[start Exercise materials]

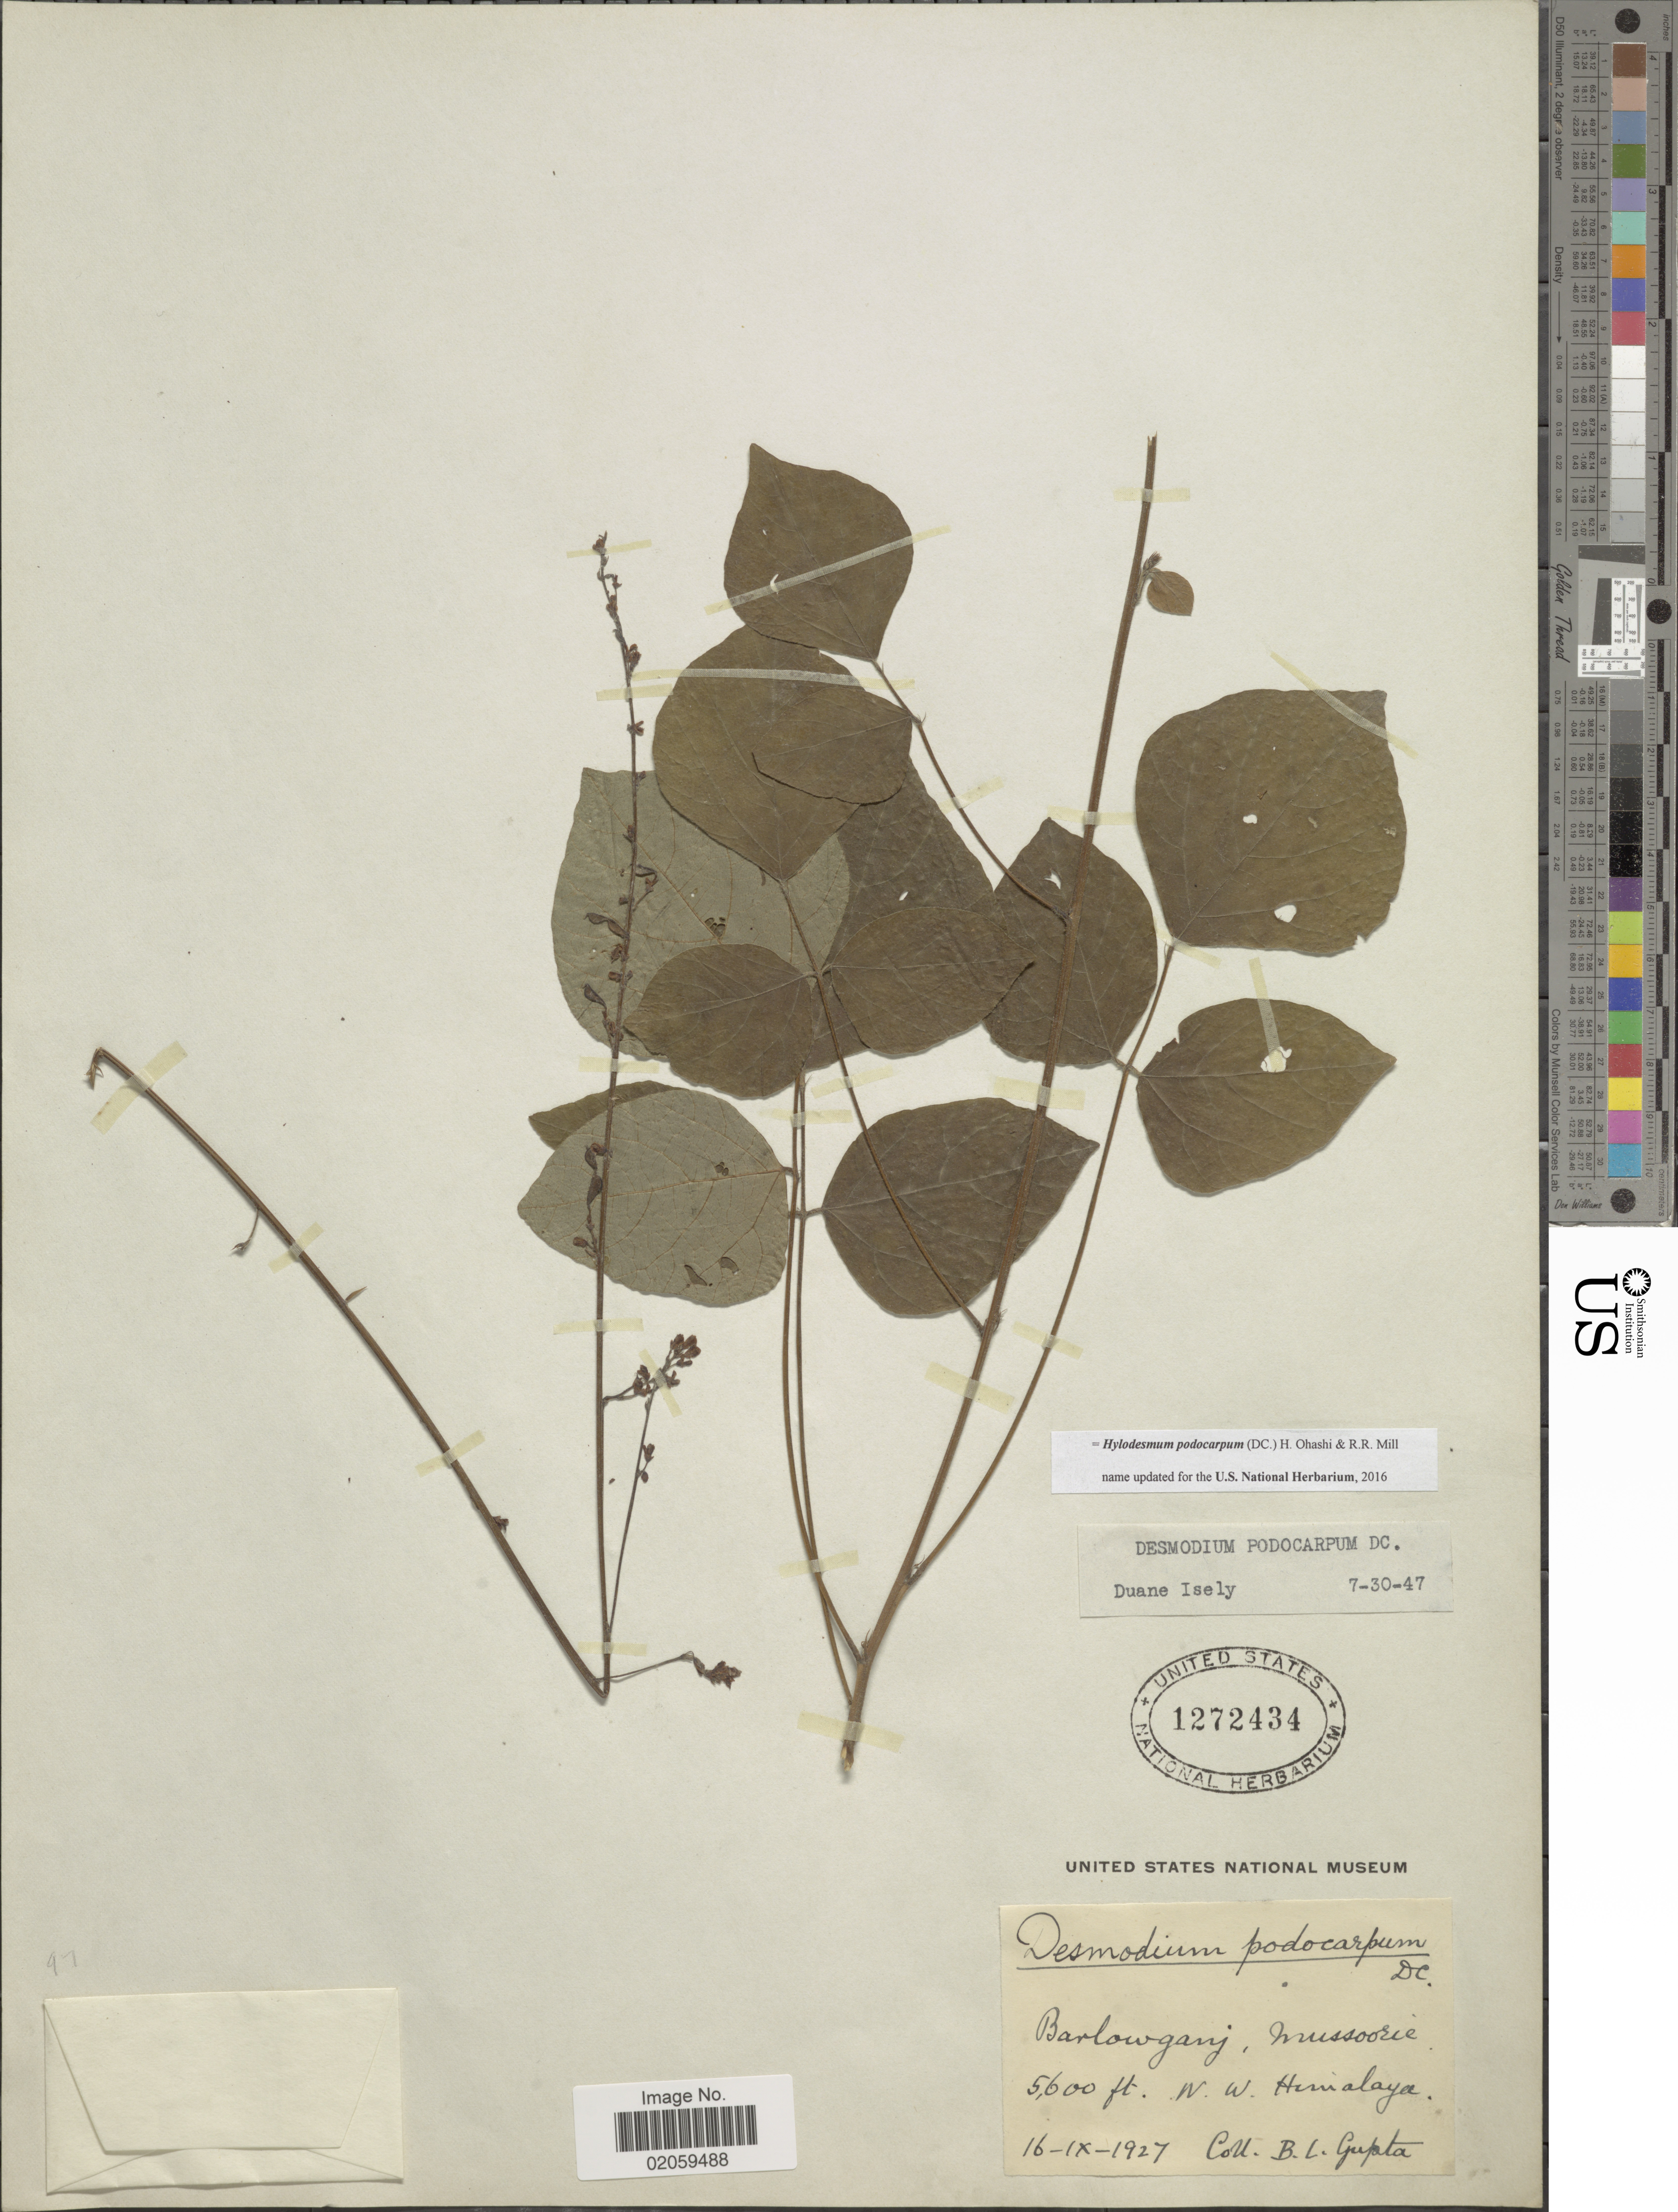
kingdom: Plantae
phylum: Tracheophyta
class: Magnoliopsida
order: Fabales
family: Fabaceae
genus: Hylodesmum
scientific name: Hylodesmum podocarpum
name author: (DC.) H. Ohashi & R.R. Mill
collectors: B. L. Gupta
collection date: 1927-09-16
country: India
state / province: Uttarakhand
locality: Barlowganj, Mussoorie, N.W. Himalaya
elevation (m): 1707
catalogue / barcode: US 1272434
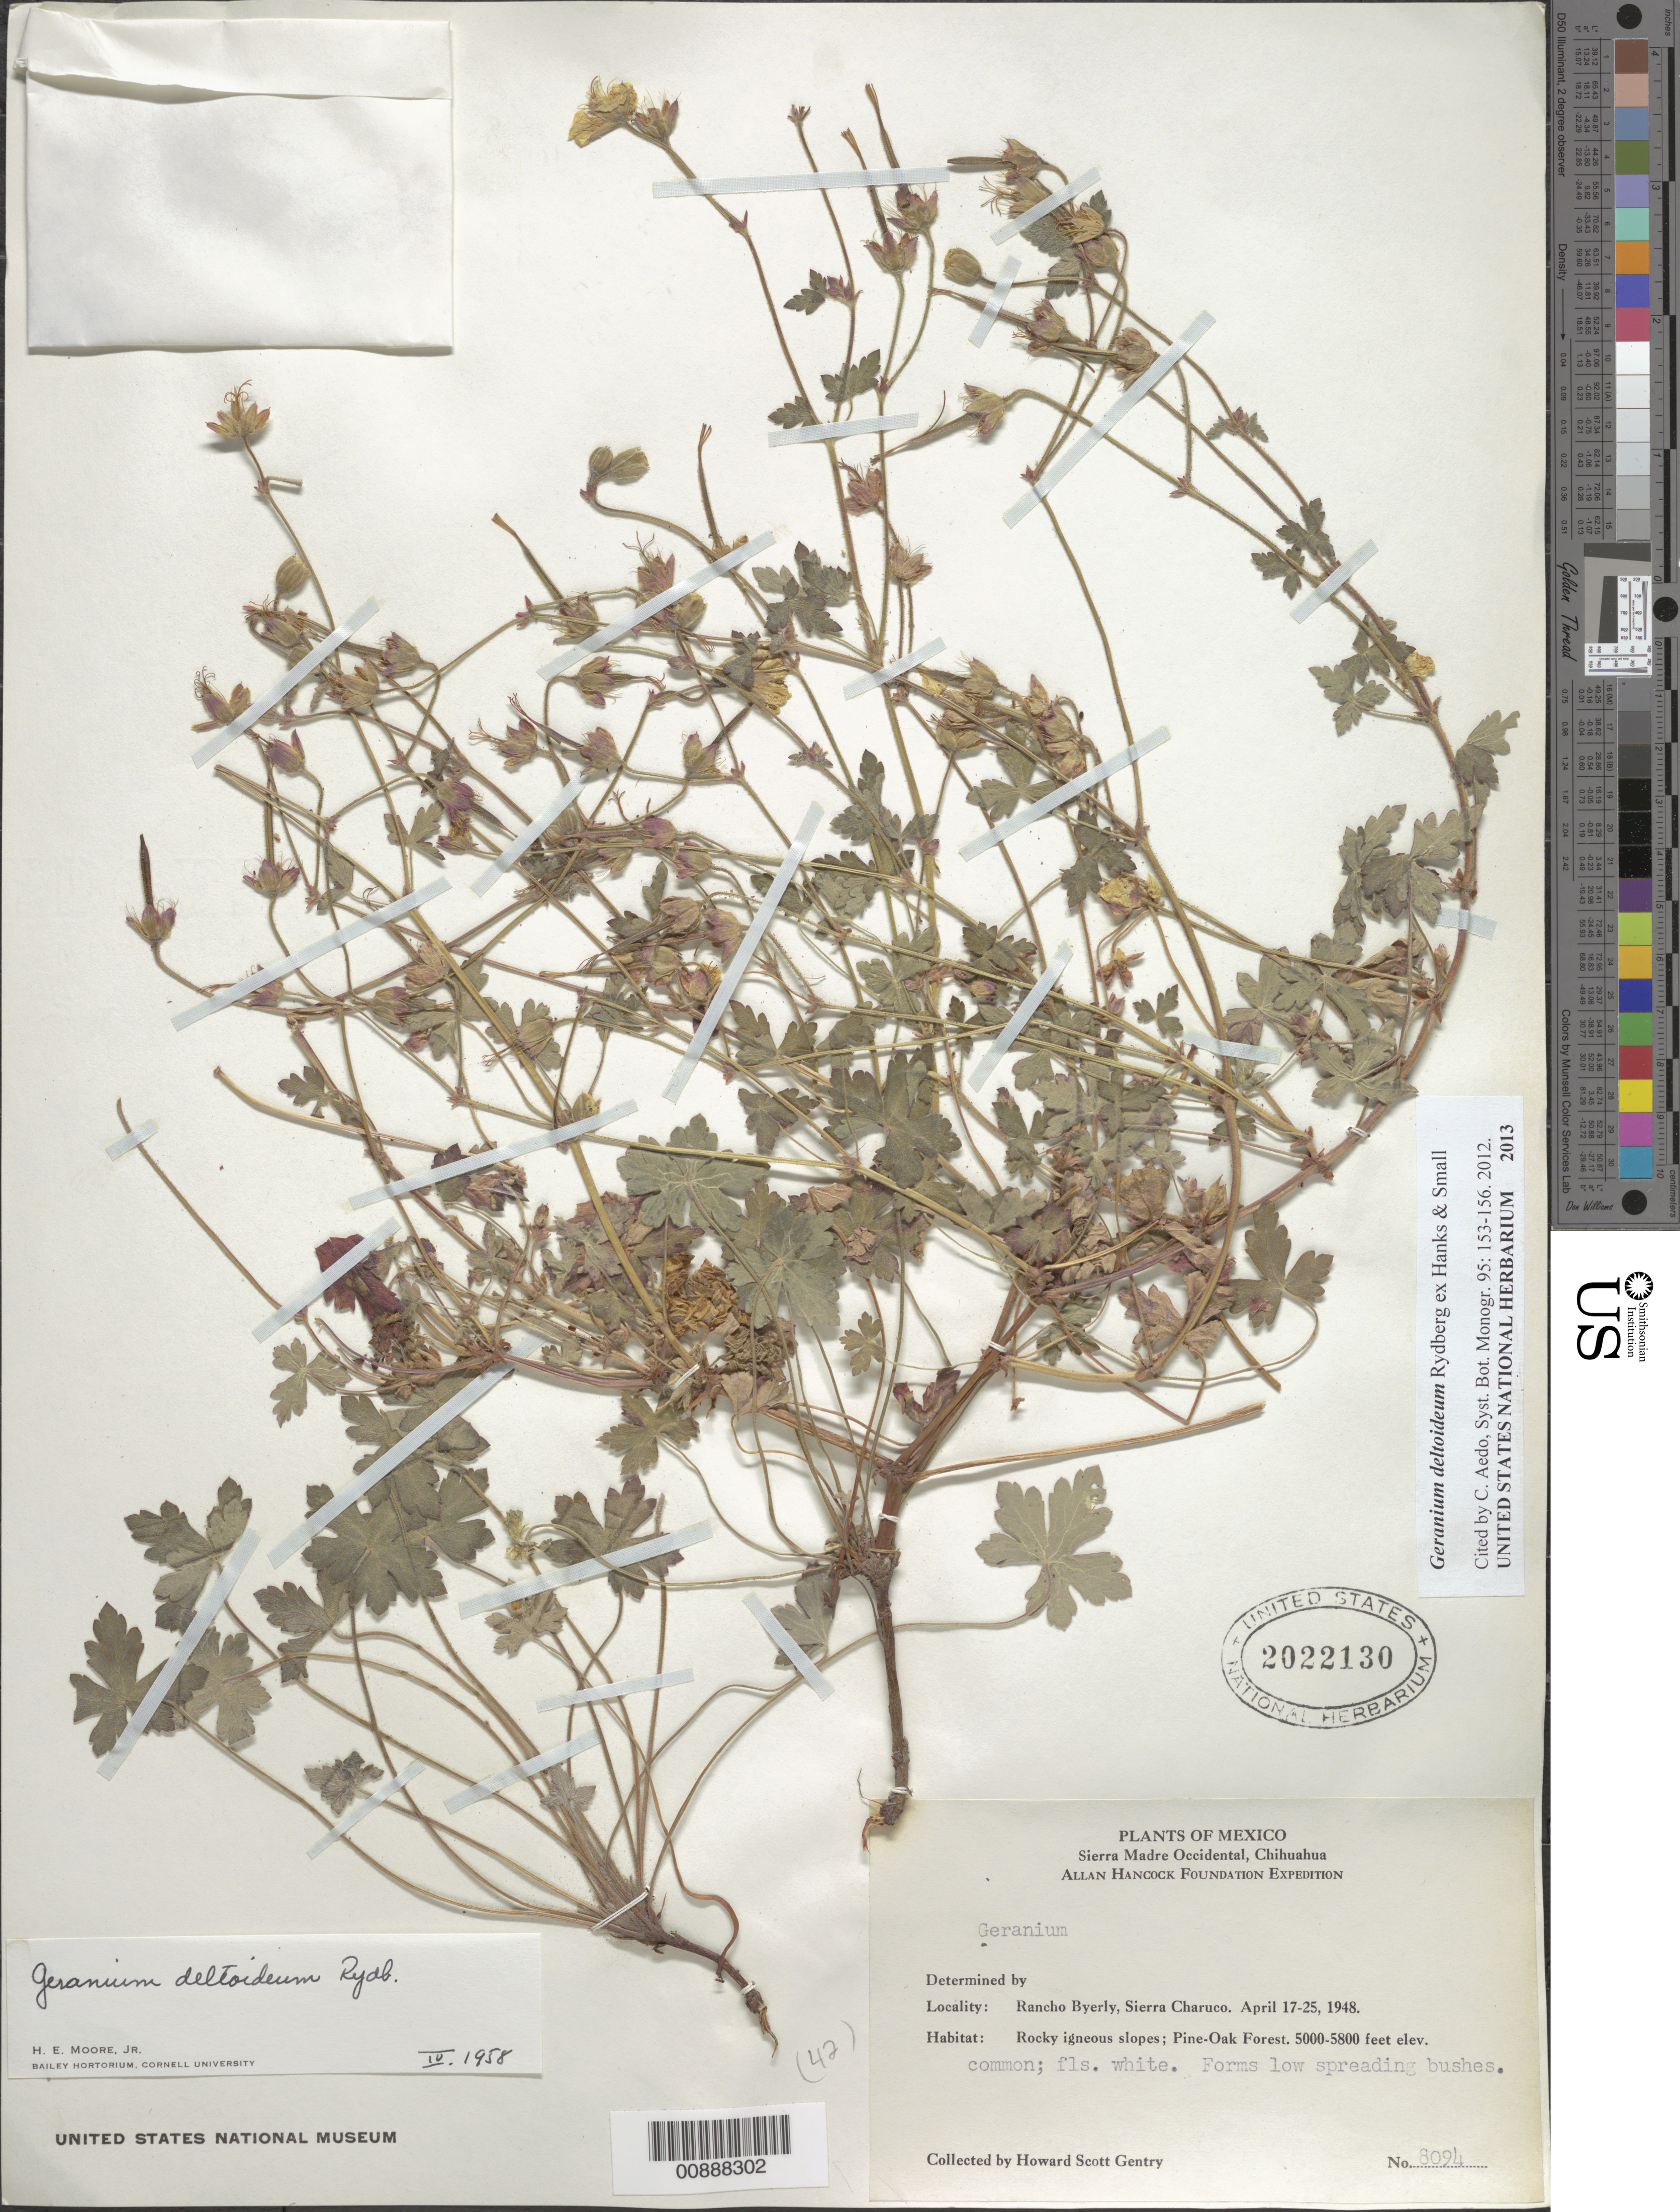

[end Exercise materials]

Instruction: Render the lines above as a JSON list of strings, one string per line, omitting blank lines and leaving out the pictures.

Exercise answer:
[
  "kingdom: Plantae",
  "phylum: Tracheophyta",
  "class: Magnoliopsida",
  "order: Fabales",
  "family: Fabaceae",
  "genus: Hylodesmum",
  "scientific name: Hylodesmum podocarpum",
  "name author: (DC.) H. Ohashi & R.R. Mill",
  "collectors: B. L. Gupta",
  "collection date: 1927-09-16",
  "country: India",
  "state / province: Uttarakhand",
  "locality: Barlowganj, Mussoorie, N.W. Himalaya",
  "elevation (m): 1707",
  "catalogue / barcode: US 1272434"
]